The video cards based on the Rampage chip should have been
three: the Specter 1000, 2000 and 3000 and they saw for the first time the
introduction of hardware support for transformation and lighting , which NVIDIA
had already brought to its GPUs starting from the GeForce 256.
But by now 3dfx was at the end of its life cycle, its
creditors started a bankruptcy process and, with no hope of being victorious,
on December 15, 2000 it announced the cessation of the business through its
website and it was acquired by NVIDIA, until at that time its biggest
competitor. Many of 3dfx's two hundred employees went to work for ATI on the
"CrossFire" series cards and for NVIDIA, creating the "FX"
series.
3dfx Legacy
In a parallel universe could Rampage have changed the cards
on the table?

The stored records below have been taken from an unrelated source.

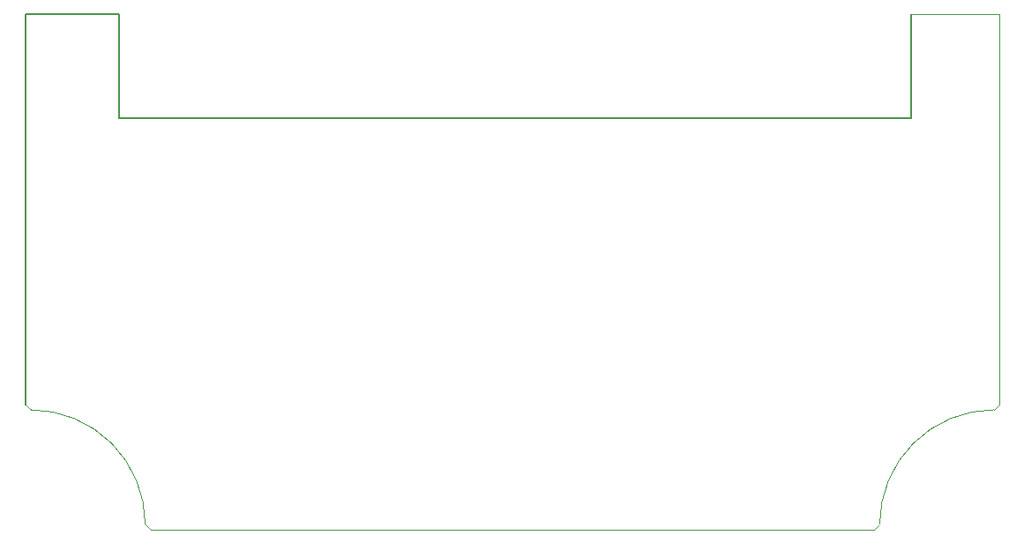
<source format=gbr>
%TF.GenerationSoftware,KiCad,Pcbnew,(6.0.0)*%
%TF.CreationDate,2023-05-06T18:39:40-07:00*%
%TF.ProjectId,digital_clock_v3,64696769-7461-46c5-9f63-6c6f636b5f76,rev?*%
%TF.SameCoordinates,Original*%
%TF.FileFunction,Profile,NP*%
%FSLAX46Y46*%
G04 Gerber Fmt 4.6, Leading zero omitted, Abs format (unit mm)*
G04 Created by KiCad (PCBNEW (6.0.0)) date 2023-05-06 18:39:40*
%MOMM*%
%LPD*%
G01*
G04 APERTURE LIST*
%TA.AperFunction,Profile*%
%ADD10C,0.100000*%
%TD*%
%TA.AperFunction,Profile*%
%ADD11C,0.200000*%
%TD*%
G04 APERTURE END LIST*
D10*
X12000000Y-61500000D02*
X81500000Y-61500000D01*
X93500000Y-49500000D02*
X93000000Y-50000000D01*
D11*
X0Y-12000000D02*
X9000000Y-12000000D01*
D10*
X93500000Y-12000000D02*
X85000000Y-12000000D01*
X82000000Y-61000000D02*
X81500000Y-61500000D01*
X93000000Y-50000000D02*
G75*
G03*
X82000000Y-61000000I-1J-10999999D01*
G01*
X93500000Y-49500000D02*
X93500000Y-12000000D01*
X0Y-49500000D02*
X500000Y-50000000D01*
X11500000Y-61000000D02*
G75*
G03*
X500000Y-50000000I-10999999J1D01*
G01*
D11*
X9000000Y-12000000D02*
X9000000Y-22000000D01*
D10*
X11500000Y-61000000D02*
X12000000Y-61500000D01*
D11*
X85000000Y-22000000D02*
X85000000Y-12000000D01*
X9000000Y-22000000D02*
X85000000Y-22000000D01*
X0Y-49500000D02*
X0Y-12000000D01*
M02*

</source>
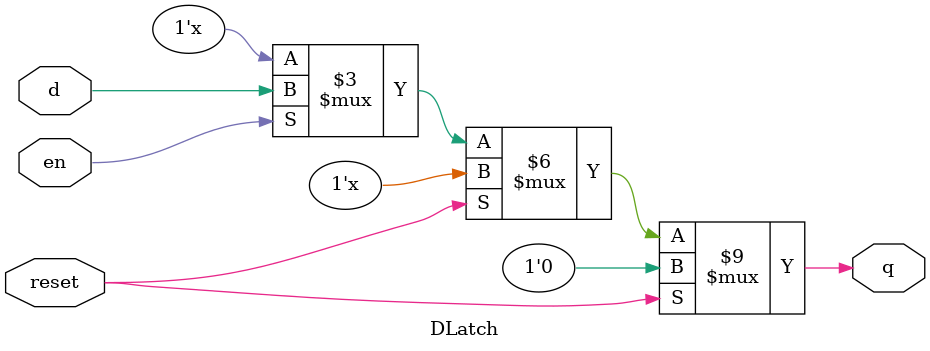
<source format=v>
module DLatch (
    input wire d, en, reset,
    output reg q
);

always @(*) begin
    if (reset)
        q = 1'b0;
    else if (en)
        q = d;
end

endmodule


</source>
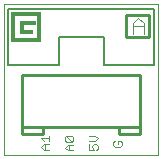
<source format=gto>
G75*
%MOIN*%
%OFA0B0*%
%FSLAX25Y25*%
%IPPOS*%
%LPD*%
%AMOC8*
5,1,8,0,0,1.08239X$1,22.5*
%
%ADD10C,0.00000*%
%ADD11C,0.00400*%
%ADD12C,0.01000*%
%ADD13C,0.00300*%
%ADD14R,0.09900X0.01400*%
%ADD15R,0.01400X0.09900*%
%ADD16R,0.05800X0.01500*%
%ADD17R,0.01400X0.03300*%
%ADD18R,0.03300X0.01400*%
%ADD19C,0.00500*%
%ADD20C,0.00600*%
D10*
X0005000Y0010000D02*
X0005000Y0060361D01*
X0056501Y0060361D01*
X0056470Y0009970D01*
X0005000Y0010000D01*
D11*
X0048100Y0050500D02*
X0048100Y0053970D01*
X0049835Y0055704D01*
X0051570Y0053970D01*
X0051570Y0050500D01*
X0051570Y0053102D02*
X0048100Y0053102D01*
D12*
X0045800Y0056800D02*
X0045800Y0049300D01*
X0053300Y0049300D01*
X0053300Y0056800D01*
X0045800Y0056800D01*
X0050485Y0036661D02*
X0011115Y0036661D01*
X0011115Y0019339D01*
X0011115Y0016976D01*
X0018202Y0016976D01*
X0018202Y0019339D01*
X0043398Y0019339D01*
X0043398Y0016976D01*
X0050485Y0016976D01*
X0050485Y0019339D01*
X0050485Y0036661D01*
X0050485Y0033906D02*
X0050485Y0022094D01*
X0050485Y0019339D02*
X0043398Y0019339D01*
X0018202Y0019339D02*
X0011115Y0019339D01*
D13*
X0017248Y0015564D02*
X0020150Y0015564D01*
X0020150Y0014597D02*
X0020150Y0016531D01*
X0018215Y0014597D02*
X0017248Y0015564D01*
X0018215Y0013585D02*
X0020150Y0013585D01*
X0018699Y0013585D02*
X0018699Y0011650D01*
X0018215Y0011650D02*
X0017248Y0012617D01*
X0018215Y0013585D01*
X0018215Y0011650D02*
X0020150Y0011650D01*
X0025248Y0012517D02*
X0026215Y0013485D01*
X0028150Y0013485D01*
X0027666Y0014497D02*
X0025731Y0016431D01*
X0027666Y0016431D01*
X0028150Y0015948D01*
X0028150Y0014980D01*
X0027666Y0014497D01*
X0025731Y0014497D01*
X0025248Y0014980D01*
X0025248Y0015948D01*
X0025731Y0016431D01*
X0026699Y0013485D02*
X0026699Y0011550D01*
X0026215Y0011550D02*
X0025248Y0012517D01*
X0026215Y0011550D02*
X0028150Y0011550D01*
X0033448Y0011650D02*
X0034899Y0011650D01*
X0034415Y0012617D01*
X0034415Y0013101D01*
X0034899Y0013585D01*
X0035866Y0013585D01*
X0036350Y0013101D01*
X0036350Y0012134D01*
X0035866Y0011650D01*
X0033448Y0011650D02*
X0033448Y0013585D01*
X0033448Y0014597D02*
X0035383Y0014597D01*
X0036350Y0015564D01*
X0035383Y0016531D01*
X0033448Y0016531D01*
X0041448Y0014301D02*
X0041448Y0013334D01*
X0041931Y0012850D01*
X0043866Y0012850D01*
X0044350Y0013334D01*
X0044350Y0014301D01*
X0043866Y0014785D01*
X0042899Y0014785D01*
X0042899Y0013817D01*
X0041931Y0014785D02*
X0041448Y0014301D01*
D14*
X0012450Y0048400D03*
X0012450Y0056900D03*
D15*
X0008200Y0052650D03*
X0016700Y0052650D03*
D16*
X0013200Y0054050D03*
D17*
X0011000Y0052150D03*
D18*
X0012950Y0051200D03*
D19*
X0011115Y0031937D02*
X0011115Y0024063D01*
D20*
X0006391Y0039957D02*
X0023320Y0039957D01*
X0023320Y0049313D01*
X0038280Y0049313D01*
X0038280Y0039957D01*
X0055209Y0039957D01*
X0055209Y0058643D01*
X0006391Y0058643D01*
X0006391Y0039957D01*
M02*

</source>
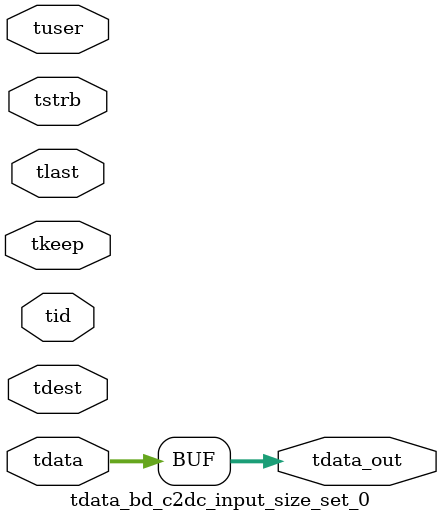
<source format=v>


`timescale 1ps/1ps

module tdata_bd_c2dc_input_size_set_0 #
(
parameter C_S_AXIS_TDATA_WIDTH = 32,
parameter C_S_AXIS_TUSER_WIDTH = 0,
parameter C_S_AXIS_TID_WIDTH   = 0,
parameter C_S_AXIS_TDEST_WIDTH = 0,
parameter C_M_AXIS_TDATA_WIDTH = 32
)
(
input  [(C_S_AXIS_TDATA_WIDTH == 0 ? 1 : C_S_AXIS_TDATA_WIDTH)-1:0     ] tdata,
input  [(C_S_AXIS_TUSER_WIDTH == 0 ? 1 : C_S_AXIS_TUSER_WIDTH)-1:0     ] tuser,
input  [(C_S_AXIS_TID_WIDTH   == 0 ? 1 : C_S_AXIS_TID_WIDTH)-1:0       ] tid,
input  [(C_S_AXIS_TDEST_WIDTH == 0 ? 1 : C_S_AXIS_TDEST_WIDTH)-1:0     ] tdest,
input  [(C_S_AXIS_TDATA_WIDTH/8)-1:0 ] tkeep,
input  [(C_S_AXIS_TDATA_WIDTH/8)-1:0 ] tstrb,
input                                                                    tlast,
output [C_M_AXIS_TDATA_WIDTH-1:0] tdata_out
);

assign tdata_out = {tdata[47:0]};

endmodule


</source>
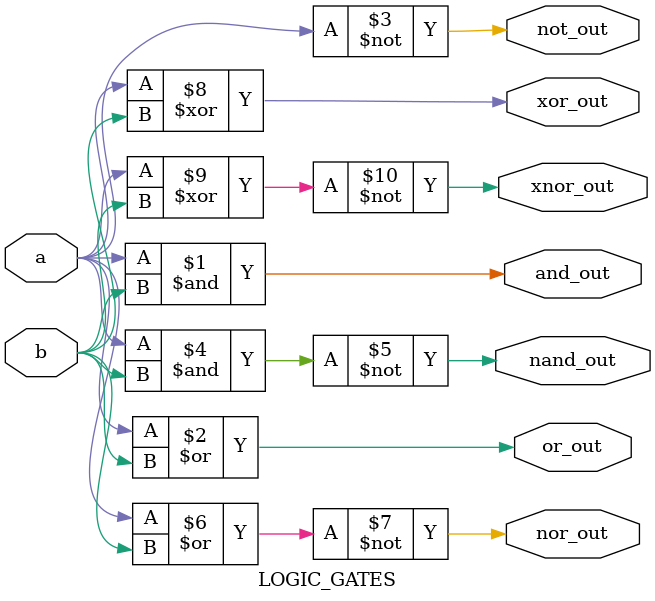
<source format=v>
module LOGIC_GATES (
    input  wire a,     // Input A
    input  wire b,     // Input B
    output wire and_out,
    output wire or_out,
    output wire not_out,   // only on A
    output wire nand_out,
    output wire nor_out,
    output wire xor_out,
    output wire xnor_out
);

    assign and_out  = a & b;      // AND gate
    assign or_out   = a | b;      // OR gate
    assign not_out  = ~a;         // NOT gate (on input A)
    assign nand_out = ~(a & b);   // NAND gate
    assign nor_out  = ~(a | b);   // NOR gate
    assign xor_out  = a ^ b;      // XOR gate
    assign xnor_out = ~(a ^ b);   // XNOR gate

endmodule
</source>
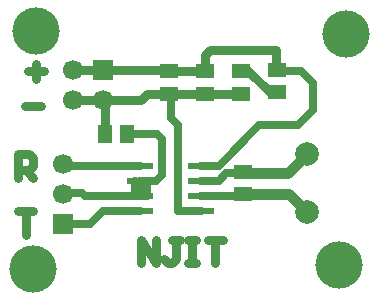
<source format=gtl>
%FSLAX44Y44*%
%MOMM*%
G71*
G01*
G75*
%ADD10R,1.5000X1.3000*%
%ADD11R,2.2000X0.6000*%
%ADD12R,2.2000X0.6000*%
%ADD13R,1.3000X1.5000*%
%ADD14C,0.7620*%
%ADD15C,0.6350*%
%ADD16C,0.8890*%
%ADD17C,0.8000*%
%ADD18C,2.0000*%
%ADD19C,1.7000*%
%ADD20R,1.7000X1.7000*%
%ADD21C,4.0000*%
D10*
X1051560Y599440D02*
D03*
Y618440D02*
D03*
X989330Y684530D02*
D03*
Y703530D02*
D03*
X1080770Y704850D02*
D03*
Y685850D02*
D03*
X1050290Y703530D02*
D03*
Y684530D02*
D03*
X1019810D02*
D03*
Y703530D02*
D03*
D11*
X964600Y623570D02*
D03*
D12*
X1016600Y585470D02*
D03*
Y598170D02*
D03*
Y610870D02*
D03*
Y623570D02*
D03*
X964600Y585470D02*
D03*
Y598170D02*
D03*
Y610870D02*
D03*
D13*
X934720Y650240D02*
D03*
X953720D02*
D03*
D14*
X989330Y703530D02*
Y704850D01*
X965200Y679450D02*
X970280Y684530D01*
X989330Y703530D02*
X1019810D01*
X1074370Y685850D02*
X1080770D01*
X1055370Y704850D02*
X1074370Y685850D01*
X1019810Y703530D02*
Y717550D01*
X1023620Y721360D01*
X1079500D01*
Y706120D02*
Y721360D01*
Y706120D02*
X1080770Y704850D01*
X934720Y650240D02*
Y678180D01*
X908050Y704850D02*
X933450D01*
X989330D01*
X908050Y679450D02*
X933450D01*
X965200D01*
X933450D02*
X934720Y678180D01*
X970280Y684530D02*
X989330D01*
X1019810D01*
X1050290D01*
D15*
X900430Y623570D02*
X964600D01*
X899160Y624840D02*
X900430Y623570D01*
X915670Y600710D02*
X918210Y598170D01*
X900430Y600710D02*
X915670D01*
X899160Y599440D02*
X900430Y600710D01*
X933450Y585470D02*
X964600D01*
X922020Y574040D02*
X933450Y585470D01*
X899160Y574040D02*
X922020D01*
X1016600Y610870D02*
X1031240D01*
X1037590Y617220D01*
X1050340D01*
X1051560Y618440D01*
X1016600Y598170D02*
X1050290D01*
X1051560Y599440D01*
X1016600Y623570D02*
X1031368D01*
X1065658Y657860D01*
X1098550D01*
X1111250Y670560D01*
Y693420D01*
X1101090Y703580D02*
X1111250Y693420D01*
X1082040Y703580D02*
X1101090D01*
X1080770Y704850D02*
X1082040Y703580D01*
X977900Y610870D02*
X982980Y615950D01*
Y646430D01*
X979170Y650240D02*
X982980Y646430D01*
X953720Y650240D02*
X979170D01*
X996950Y585470D02*
Y657860D01*
X990600Y664210D02*
X996950Y657860D01*
X990600Y664210D02*
Y683260D01*
X918210Y598170D02*
X958850D01*
X964600D01*
X970280D01*
X958850D02*
X960120Y599440D01*
X964600Y598170D02*
Y610870D01*
X970280Y598170D02*
Y610870D01*
X964600D02*
X970280D01*
X977900D01*
X960120Y599440D02*
Y610870D01*
X996950Y585470D02*
X1016600D01*
X989330Y684530D02*
X990600Y683260D01*
D16*
X1089660Y617220D02*
X1106170Y633730D01*
X1051560Y599440D02*
X1090930D01*
X1106170Y584200D01*
X1050340Y617220D02*
X1051560D01*
X1089660D01*
D17*
X869950Y703417D02*
X883279D01*
X876615Y710081D02*
Y696752D01*
X867410Y674207D02*
X880739D01*
X861060Y613410D02*
Y633404D01*
X871057D01*
X874389Y630071D01*
Y623407D01*
X871057Y620075D01*
X861060D01*
X867725D02*
X874389Y613410D01*
X861060Y585144D02*
X874389D01*
X867725D01*
Y565150D01*
X965200Y541020D02*
Y561014D01*
X978529Y541020D01*
Y561014D01*
X998523D02*
X991858D01*
X995190D01*
Y544352D01*
X991858Y541020D01*
X988526D01*
X985194Y544352D01*
X1005187Y561014D02*
X1011852D01*
X1008519D01*
Y541020D01*
X1005187D01*
X1011852D01*
X1021848Y561014D02*
X1035177D01*
X1028513D01*
Y541020D01*
D18*
X1106170Y633730D02*
D03*
Y584200D02*
D03*
D19*
X899160Y624840D02*
D03*
Y599440D02*
D03*
X933450Y679450D02*
D03*
X908050Y704850D02*
D03*
Y679450D02*
D03*
D20*
X899160Y574040D02*
D03*
X933450Y704850D02*
D03*
D21*
X876300Y737870D02*
D03*
X1132840Y539750D02*
D03*
X1139190Y735330D02*
D03*
X873760Y535940D02*
D03*
M02*

</source>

Difficult to say, the only certain thing is that it would have
outclassed any other card on the market at that time, some of the solutions
adopted on that chip were in fact used by NVIDIA for the GeForce 5 series,
which would be released three years later.
It took only two years and a big misjudgment to bring a
company capable of dominating the market to a disastrous fall. 3dfx had the
merit of being able to interpret and convey the market of the mid-90s, the
introduction of specific APIs for 3D support was revolutionary and for the
first time allowed developers to interface directly with graphics chips,
creating a standard , so much so that some of its engineering solutions are
still part of the genetic makeup of modern video cards.